I read blog posts on reader and I have a rather long list of blogs that I am watching these days. I haven't had much reading time lately so the list has gotten rather long. I skim them quickly and then move on. Yesterday, I got a chance to do a bit of reading as I have a student teacher who is teaching the entire day until the end of next week. While it's a great chance to get organized, I decided it also gave me a chance for a little bit of blog reading.
In the huge group of blog entries I had to read yesterday, there was one blog post that really, really stood out to me. I want to link it here but first I want to ask permission of its author. It was, essentially, a post in praise of the "ordinary". The poster comes from a family of people who she perceives to be "extraordinary" and she has felt like the odd one out in the past. Thankfully, she has come to understand that there is true beauty in the ordinary and she is content to be happy with her life as it is.
This ended up being one of those posts that I would like to print off and put into some kind of journal for myself. After I had read it, it just kept coming back to me and I couldn't stop reflecting on it. I think that there is such an important message there, at least for me.
I can identify with being ordinary. In a funny way, ordinary is something that I crave. I love my family tremendously but they are not people you could say are conventional or ordinary. They have deep passions and have accomplished some very impressive things in their fields. They are kind and loving. Growing up, though, I just desperately wanted them to be "normal". I grew up with a profound sense of not belonging, largely because we were so unusual in the way that my parents chose to live our lives. I still struggle a bit with shame when I have to explain my parents' choices to people. Silly, I know, since my mind understands that I was not and am not responsible for my parents' choices and that they shouldn't reflect on me but still, those feelings from childhood and adolescence can be really hard to shake.
On the other hand, I also feel the need to apologize for being so conventional. I am boring. There's nothing exciting or dramatic in my life choices. I like home and family and traditions and comfort. I don't want to be overly challenged or stretched and I love my little life. I work with some people who really do exciting, impressive things and I do feel like the little sparrow next to the gorgeous peacocks (an analogy used by my friend in her post). Motherhood has brought that feel out even more - being surrounded by all of these very ambitious people who are doing great things and I am at a stage of life when just thinking about getting through the work day and getting home to Pk and dh is enough for me. There isn't time for high flying and drama, my life is full of the mundane and ordinary, endless numbers of meals to cook, stories to read, baths to give, dogs to walk...

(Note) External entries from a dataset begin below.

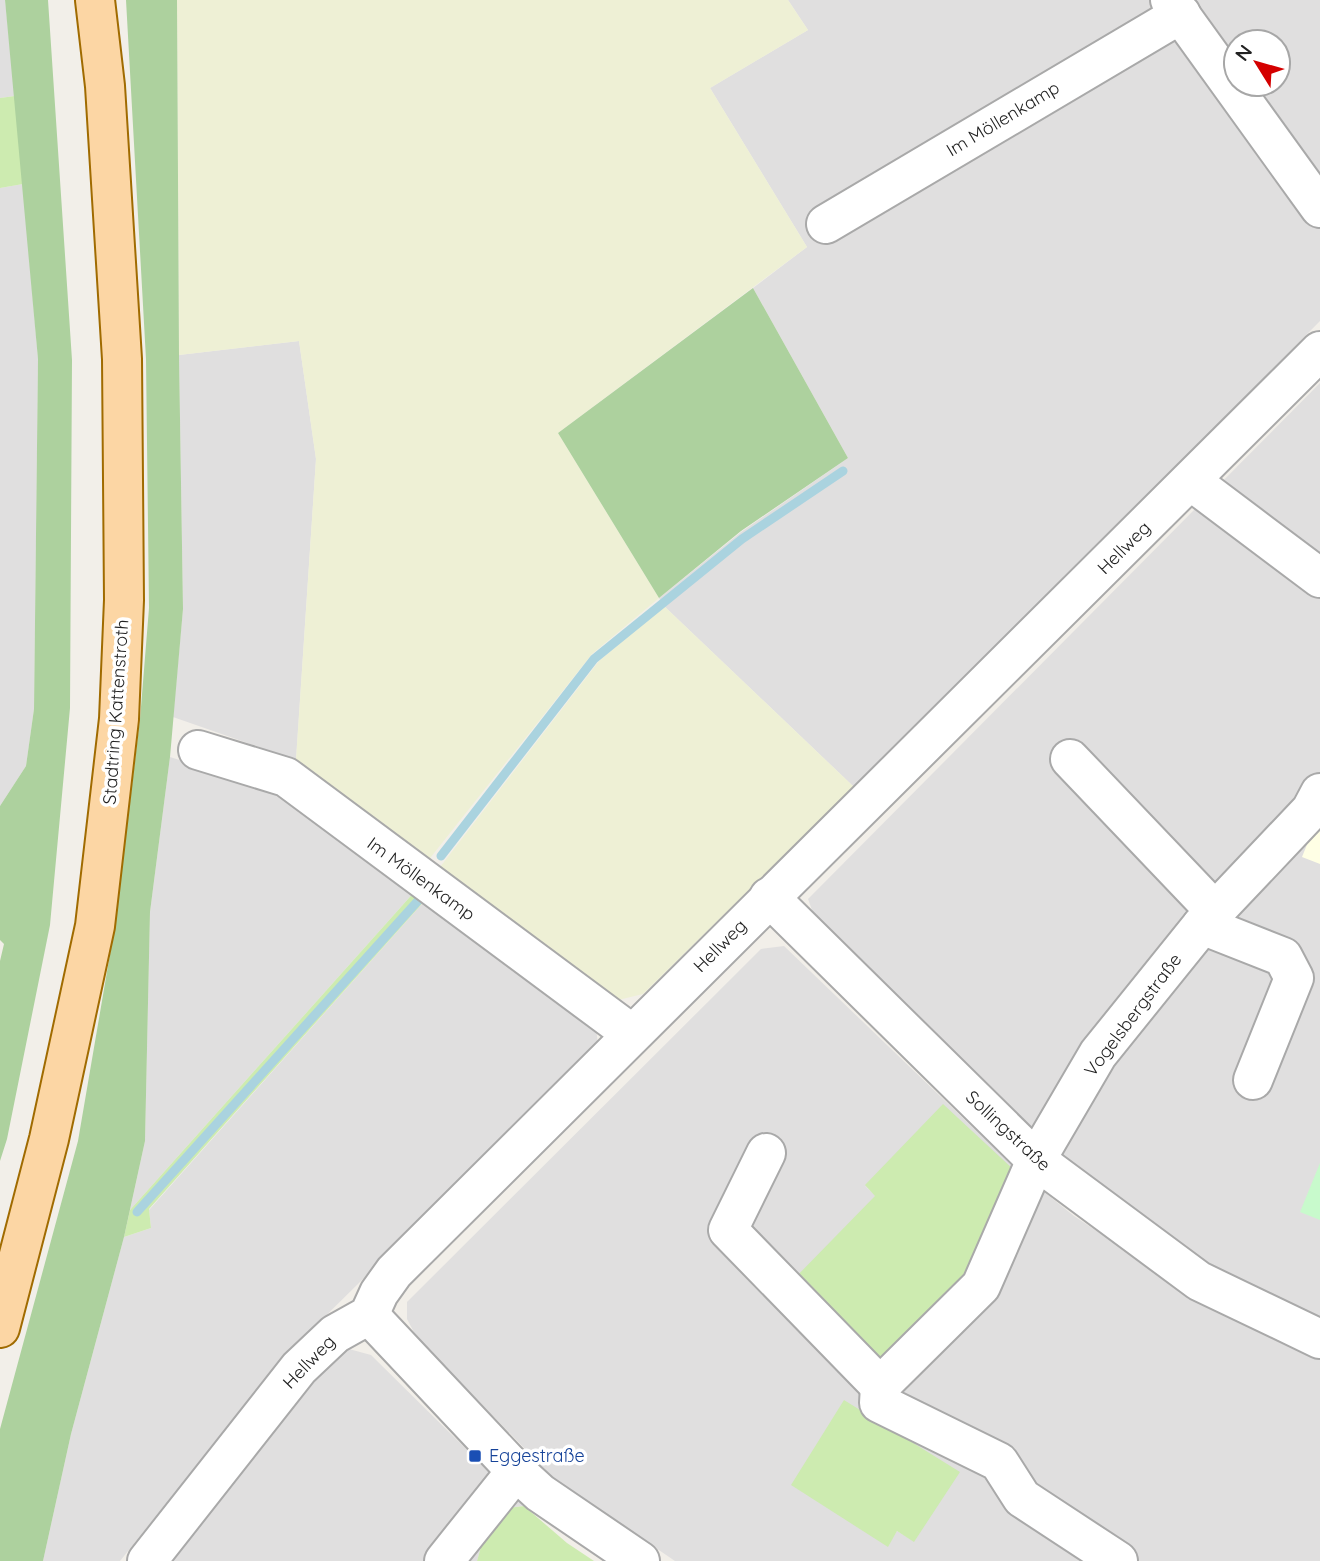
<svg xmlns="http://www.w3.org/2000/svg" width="1320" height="1561" viewBox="0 0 1320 1561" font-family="Quicksand,sans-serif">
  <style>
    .residential { fill: #e0dfdf; fill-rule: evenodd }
    .education { fill: #ffffe5 }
    .farmland { fill: #eef0d5 }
    .grass { fill: #cdebb0 }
    .forest { fill: #add19e }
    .park { fill: #c8facc }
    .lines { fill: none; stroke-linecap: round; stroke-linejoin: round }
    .stream { stroke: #aad3df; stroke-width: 9 }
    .minor-casing { stroke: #a9a9a9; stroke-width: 42 }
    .major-casing { stroke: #a06b00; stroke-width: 42 }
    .minor { stroke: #fff; stroke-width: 38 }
    .major { stroke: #fcd6a4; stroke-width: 38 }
    .transit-dot { fill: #1a4fb4; stroke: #fff; stroke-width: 2.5 }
    .labels { text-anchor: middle; stroke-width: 7; stroke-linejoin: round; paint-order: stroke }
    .street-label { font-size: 18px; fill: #222; stroke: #fff }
    .transit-label { font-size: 18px; fill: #164399; stroke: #fff; text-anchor: start }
  </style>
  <rect width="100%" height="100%" fill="#f2efe9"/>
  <g class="residential">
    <polygon points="0,0 5,0 15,96 0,98"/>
    <path d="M 788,0 L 1320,0 L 1320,321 L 974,670 L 854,787 L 664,606 L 659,598 L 741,532 L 848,458 L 753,288 L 807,247 L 710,88 L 808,30 ZM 1236,42 L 1278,42 L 1278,84 L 1236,84 Z"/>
    <polygon points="23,184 38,359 34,709 26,766 0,806 0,188"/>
    <polygon points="299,341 316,459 296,760 173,717 183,609 179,355"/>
    <polygon points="1320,383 1320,1319 1210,1267 1042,1145 816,921 808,899"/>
    <polygon points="170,757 296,797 417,889 130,1210 145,1141 150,912"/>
    <polygon points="428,897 596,1025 598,1047 284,1357 120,1561 43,1561 71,1434 124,1237 151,1228 149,1210"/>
    <path d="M 784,946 L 1017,1170 L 1074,1216 L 1190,1293 L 1320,1358 L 1320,1561 L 675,1561 L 553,1478 L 416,1336 L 407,1319 L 407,1302 L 761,949 ZM 865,1186 L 977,1262 L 792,1282 L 876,1196 ZM 844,1400 L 914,1541 L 897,1531 L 887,1546 Z"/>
    <polygon points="349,1349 371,1355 524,1506 507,1508 483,1540 477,1561 165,1561 311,1376"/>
  </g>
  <polygon class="education" points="1320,812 1320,864 1302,857"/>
  <g class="farmland">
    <polygon points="177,0 788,0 808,30 710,88 807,247 558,433 659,598 592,654 427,862 309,774 296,760 316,459 299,341 179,355"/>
    <polygon points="664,606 854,787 643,994 614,1001 437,871 599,661"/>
  </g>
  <g class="grass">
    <polygon points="15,96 23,184 0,188 0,98"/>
    <polygon points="417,889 428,897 149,1209 151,1228 124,1237 130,1210"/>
    <polygon points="943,1104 1014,1170 977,1262 875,1365 791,1282 875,1196 865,1185"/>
    <polygon points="844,1400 960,1472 914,1542 897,1531 888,1547 791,1485"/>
    <polygon points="524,1506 567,1543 594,1561 477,1561 483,1540 507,1508"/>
  </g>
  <g class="forest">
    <polygon points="5,0 48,0 72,360 70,708 50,925 7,1139 0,1161 0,961 4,944 0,940 0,806 26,766 34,709 38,359"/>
    <polygon points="126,0 177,0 179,355 183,609 170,757 150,912 145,1141 124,1237 71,1434 43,1561 0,1561 0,1429 78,1141 115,925 140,719 149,608 146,359"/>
    <polygon points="753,288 848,458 741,531 659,598 558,433"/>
  </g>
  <polygon class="park" points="1320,1163 1320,1220 1300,1212"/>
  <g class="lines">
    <g class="stream">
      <polyline points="441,856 594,659 742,539 843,471"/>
      <polyline points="137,1212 425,893"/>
    </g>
    <defs>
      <g id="minor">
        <polyline points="1170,0 1320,208"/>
        <polyline points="826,224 1181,14"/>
        <polyline points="1191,481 1320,578"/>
        <polyline points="198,750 286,777 632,1034"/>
        <polyline points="1070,759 1215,911"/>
        <polyline points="769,897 1036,1160 1199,1281 1320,1339"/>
        <polyline points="1202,925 1283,957 1294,978 1253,1080"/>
        <polyline points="766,1153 728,1230 880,1386"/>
        <polyline points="369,1315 516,1471 540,1493 640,1561"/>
        <polyline points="147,1561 299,1368 335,1334 369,1315 379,1293 394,1272 1320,351"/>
        <polyline points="444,1561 516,1471"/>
        <polyline points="1118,1561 1022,1498 999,1462 879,1403 880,1386 981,1286 1036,1160 1098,1054 1202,925 1311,810 1320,793"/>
      </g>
      <polyline id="major" points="0,1328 49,1139 95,926 119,719 124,600 122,359 105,86 95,0"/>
    </defs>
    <use href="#minor" class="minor-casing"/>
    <use href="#major" class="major-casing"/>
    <use href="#minor" class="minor"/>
    <use href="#major" class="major"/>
  </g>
  <rect class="transit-dot" x="468" y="1449" width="14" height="14" rx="3.5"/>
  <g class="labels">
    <g class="street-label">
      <text transform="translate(1003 119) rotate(-31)" y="6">Im Möllenkamp</text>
      <text transform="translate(1124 548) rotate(-45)" y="6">Hellweg</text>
      <text transform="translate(116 712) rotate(-86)" y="6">Stadtring Kattenstroth</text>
      <text transform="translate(421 879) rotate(36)" y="6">Im Möllenkamp</text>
      <text transform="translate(720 946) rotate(-45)" y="6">Hellweg</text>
      <text transform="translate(1133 1015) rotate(-53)" y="6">Vogelsbergstraße</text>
      <text transform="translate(1008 1131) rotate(43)" y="6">Sollingstraße</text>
      <text transform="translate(309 1362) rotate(-46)" y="6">Hellweg</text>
    </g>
    <g class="transit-label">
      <text x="489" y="1462">Eggestraße</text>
    </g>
  </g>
  <g transform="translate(1257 63) rotate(307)"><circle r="33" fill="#ffffff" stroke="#a7a7a7" stroke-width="2"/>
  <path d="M0-5L12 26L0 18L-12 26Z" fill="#d40000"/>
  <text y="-10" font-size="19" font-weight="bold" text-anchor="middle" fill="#222222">N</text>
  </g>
</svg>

And yet, there is something so wonderful to be treasured in all of that. The poster was right. It's fun to look at the peacock but we do and then move on. And yet, who hasn't sat and watched intently at a bird feeder, watching the chickadees or the sparrows, the starlings and the blue jays. They aren't exciting on first glance but that are truly fascinating to study and they each have a beauty of their own. To me, my life is like that, too. There are those beautiful moments buried in the midst of all that ordinary, moments that would be easy to miss but that are really, at least for me, the moments that make life worth living. Those are the true treasures - my daughter's joy in discovering something new, a half hour of colouring together, seeing the leaves on a tree or the beauty of the snow when walking the dogs, a good conversation with a friend when you need it, a cup of something warm and yummy in the midst of a busy day...
Especially at this time of year so filled with sparkle and noise, what a good time to be reminded to treasure the quiet and to watch for the beauty in the small moments. Thanks to the poster for helping me to get myself back on track. I need to get out and buy some birdseed...
I always feel the need to apologize for being ordinary, too, and a little embarrassed by it. So many poeple are doing such interesting things, and me... I am not. But it's partly the stage I am at right now in my life and my children's lives, and partly just who I am. So while I feel funny about it in relation to what I feel like maybe I ought to be living up to, I am mostly fine with it because it IS who I am.
ReplyDeleteI will say, though, that your parents need no apologizing for. They are wonderful people. I love them, even if they are unusual, though not so much for the unusual as for their truly good hearts - and that's something you have carried with you from that upbringing, something I would never see changed in you. (Of course, maybe I'm just aquainted with loving strange family memebrs!)